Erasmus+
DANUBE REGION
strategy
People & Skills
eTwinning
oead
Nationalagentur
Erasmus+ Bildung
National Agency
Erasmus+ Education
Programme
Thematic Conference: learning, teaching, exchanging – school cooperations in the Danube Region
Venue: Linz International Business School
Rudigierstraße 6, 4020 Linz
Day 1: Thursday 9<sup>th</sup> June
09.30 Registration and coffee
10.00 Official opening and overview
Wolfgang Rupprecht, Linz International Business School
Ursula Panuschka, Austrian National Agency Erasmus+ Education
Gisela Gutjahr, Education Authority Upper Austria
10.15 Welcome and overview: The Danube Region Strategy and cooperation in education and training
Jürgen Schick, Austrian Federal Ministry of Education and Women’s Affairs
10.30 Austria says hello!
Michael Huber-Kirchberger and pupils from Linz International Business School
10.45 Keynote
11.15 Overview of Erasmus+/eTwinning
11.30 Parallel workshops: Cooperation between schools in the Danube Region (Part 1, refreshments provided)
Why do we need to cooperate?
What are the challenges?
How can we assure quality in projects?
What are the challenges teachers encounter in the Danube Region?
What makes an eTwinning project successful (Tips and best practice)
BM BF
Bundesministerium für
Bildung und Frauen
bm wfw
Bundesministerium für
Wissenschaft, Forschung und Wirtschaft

···

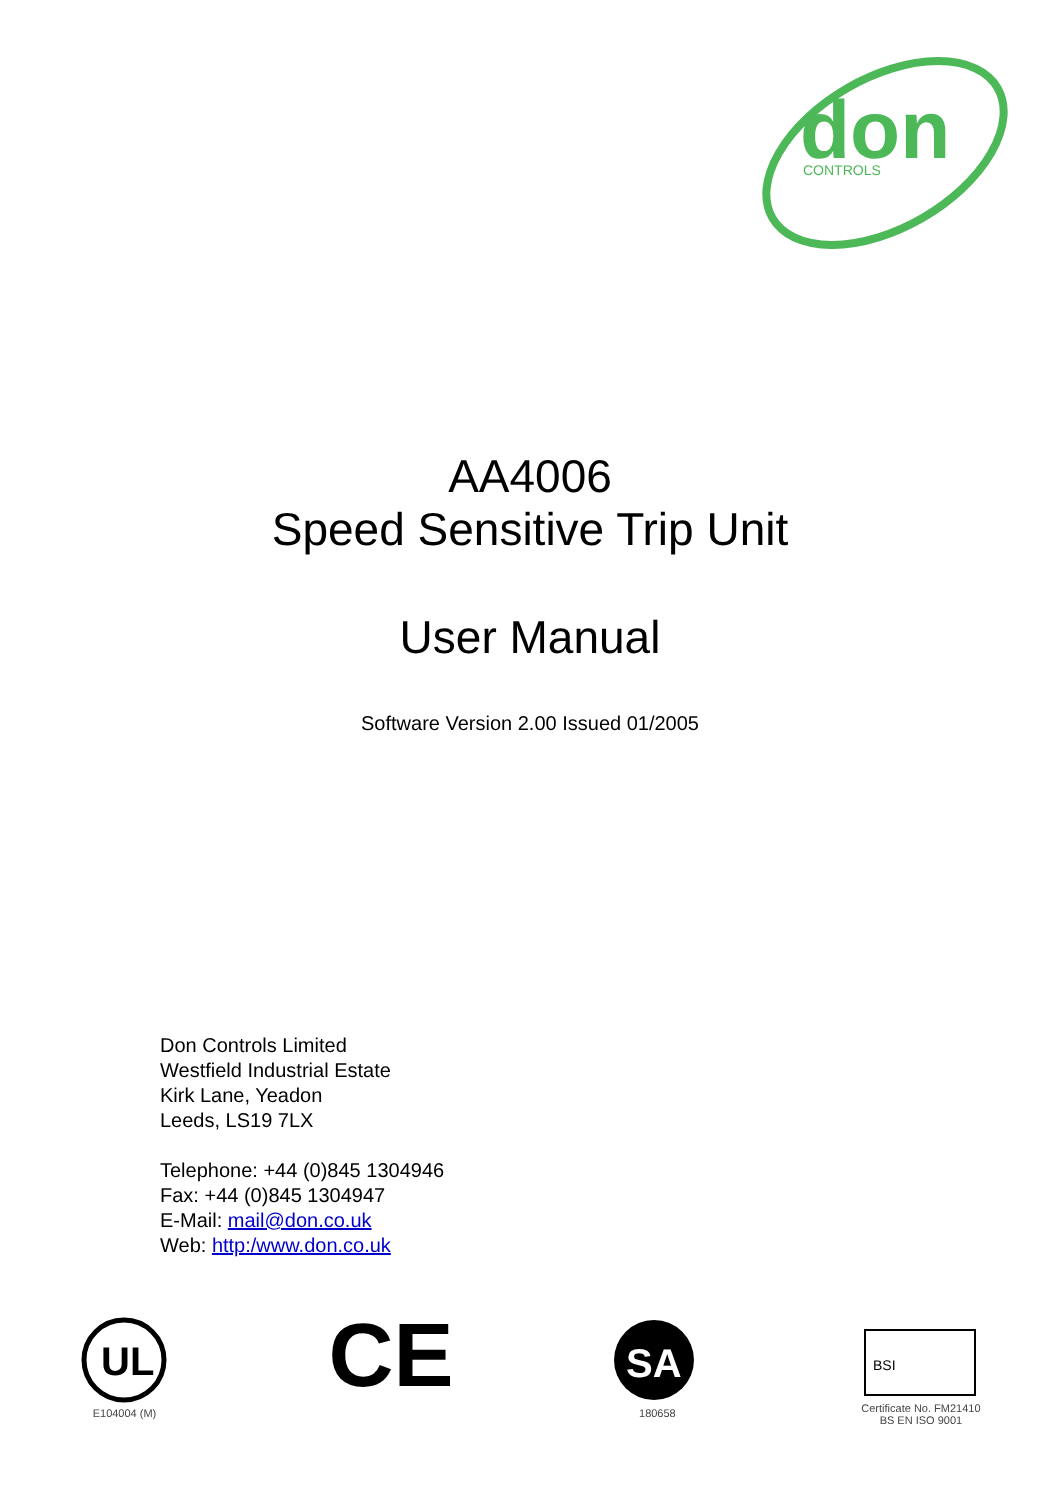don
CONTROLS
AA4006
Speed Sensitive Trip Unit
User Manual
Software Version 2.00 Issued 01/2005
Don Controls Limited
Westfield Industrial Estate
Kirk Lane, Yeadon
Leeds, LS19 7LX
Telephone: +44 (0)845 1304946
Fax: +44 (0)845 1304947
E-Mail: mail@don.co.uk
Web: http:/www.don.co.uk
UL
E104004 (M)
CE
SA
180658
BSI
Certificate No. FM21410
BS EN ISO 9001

···

*Exercise description:* In the entries, some lines may contain the word "eTwinning". Give how many do, as a number by itself.

*Result below:* 3